Which lines in the listing below contain "down"? Copy each of them.

◆ **SOURCE DATA**
◆ ◆ ◆
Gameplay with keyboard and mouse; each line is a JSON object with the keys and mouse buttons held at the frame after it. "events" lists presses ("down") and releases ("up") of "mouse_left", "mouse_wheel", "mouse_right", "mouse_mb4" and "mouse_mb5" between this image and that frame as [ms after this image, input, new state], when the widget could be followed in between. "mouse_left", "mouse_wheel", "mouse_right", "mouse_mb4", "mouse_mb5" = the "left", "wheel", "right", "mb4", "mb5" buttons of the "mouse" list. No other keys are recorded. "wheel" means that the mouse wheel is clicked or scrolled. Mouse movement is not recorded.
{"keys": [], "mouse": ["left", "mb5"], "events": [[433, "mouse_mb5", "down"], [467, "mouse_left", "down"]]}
◆ ◆ ◆
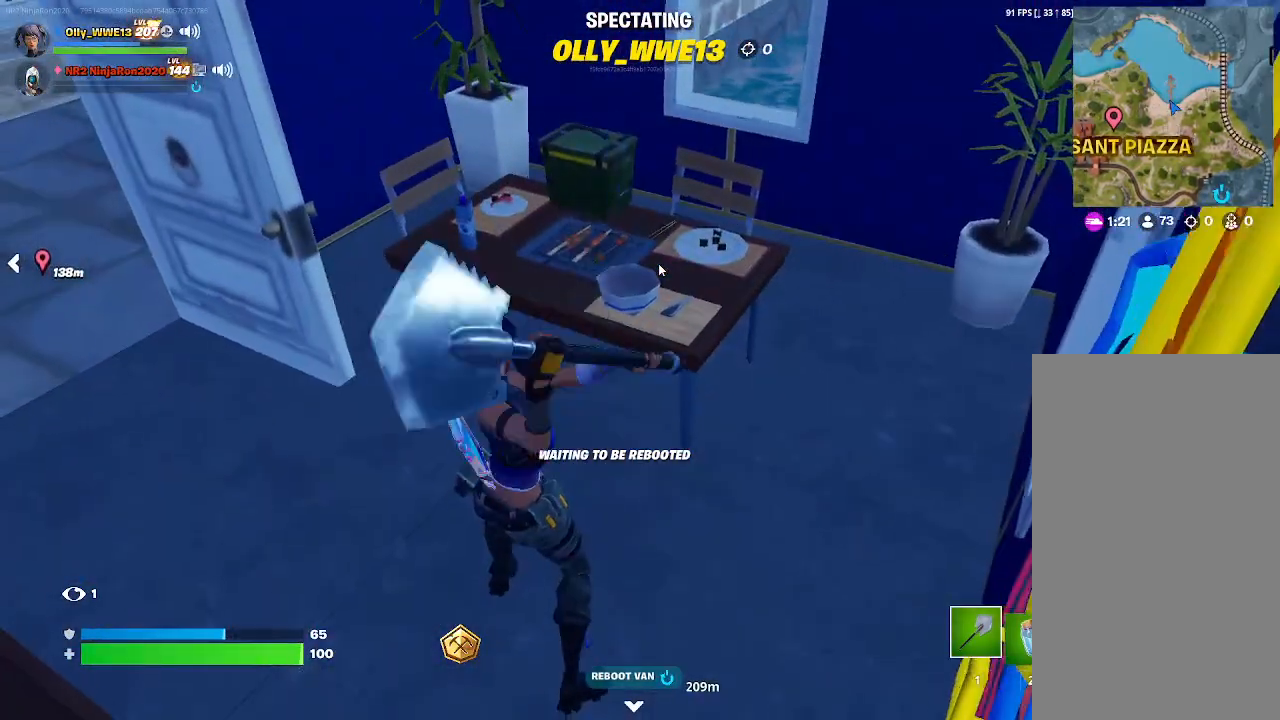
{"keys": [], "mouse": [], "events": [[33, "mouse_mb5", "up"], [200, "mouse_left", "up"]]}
◆ ◆ ◆
◆ **TASK OUTPUT**
Gameplay with keyboard and mouse; each line is a JSON object with the keys and mouse buttons held at the frame after it. "events" lists presses ("down") and releases ("up") of "mouse_left", "mouse_wheel", "mouse_right", "mouse_mb4" and "mouse_mb5" between this image and that frame as [ms after this image, input, new state], when the widget could be followed in between. "mouse_left", "mouse_wheel", "mouse_right", "mouse_mb4", "mouse_mb5" = the "left", "wheel", "right", "mb4", "mb5" buttons of the "mouse" list. No other keys are recorded. "wheel" means that the mouse wheel is clicked or scrolled. Mouse movement is not recorded.
{"keys": [], "mouse": ["left", "mb5"], "events": [[433, "mouse_mb5", "down"], [467, "mouse_left", "down"]]}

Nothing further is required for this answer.